Wang hopes that by taking a small introductory step in understanding how online courses versus on-campus courses are priced, the data-based findings might be helpful for administrators to understand how different types of educational institutions adopt different online course pricing strategies and practices.
Methodology for this small glimpse into online course pricing included looking at 103 U.S. institutions that offered both online programs and regular on-campus programs. These institutions also freely made available information on the prices for their online and on-campus courses per credit hour.
Attributes of those institutions in the data included: Academic class (Carnegie classification, such as Doctoral/Research, Master’s, etc.), Scale (total student enrollment), funding source (public or private), online course administration (registrar’s office or continuing education), and program level (undergraduate or graduate).
More information on methodology can be found in the report.
(Next page: What Wang discovered)
According to Wang’s sample of institutions, which he says included a diversified sample:
Overall, educational institutions set significantly lower prices of their online courses than that of on-campus courses. On average, the price of an online course could be about one-third less than the price of an on-campus course. Wang suggests that perhaps lower cost could be associated with cost savings from physical facilities, even though online education involves costs of various technological support.
Also, academic levels of educational institutions have no effect on setting the prices of the two forms of courses.

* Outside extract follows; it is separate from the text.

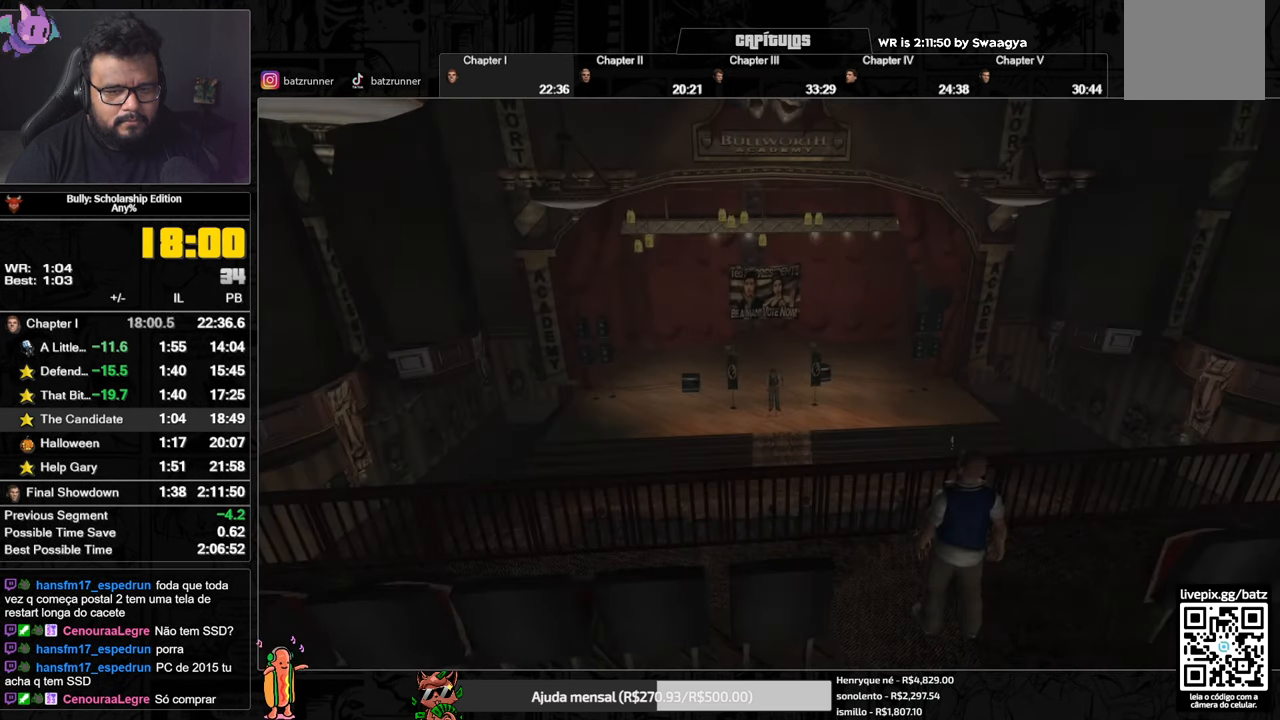
{"buttons": ["A"], "left_stick": "down-left", "right_stick": "center", "events": [[33, "A", "up"], [100, "A", "down"], [117, "left_stick", "down-left"], [183, "A", "up"], [233, "left_stick", "down-right"], [250, "A", "down"], [350, "A", "up"], [417, "left_stick", "down-left"], [434, "A", "down"]]}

However, scale of educational institution has a significant effect on setting the prices of the two forms of courses. Specifically, small institutions or large institutions set significantly lower prices for their online courses than medium-sized institutions.
Private educational institutions also set significantly lower prices of online courses than public institutions.
Yet, online course administration body has no effect on setting the prices of the two forms of courses, and neither does program level.
Though Wang emphasizes that this initial study has many limitations in terms of scope and depth of data presented, it is perhaps the first step in a larger discussion as to what may currently affect online course pricing in comparison to on-campus pricing, as well as to the motivations of different types of universities in offering their online per-credit prices.
“Pricing online courses is an important issue for managing online education,” notes Wang. He hopes that this will spur other researchers to investigate and offer best practices to online program administrators.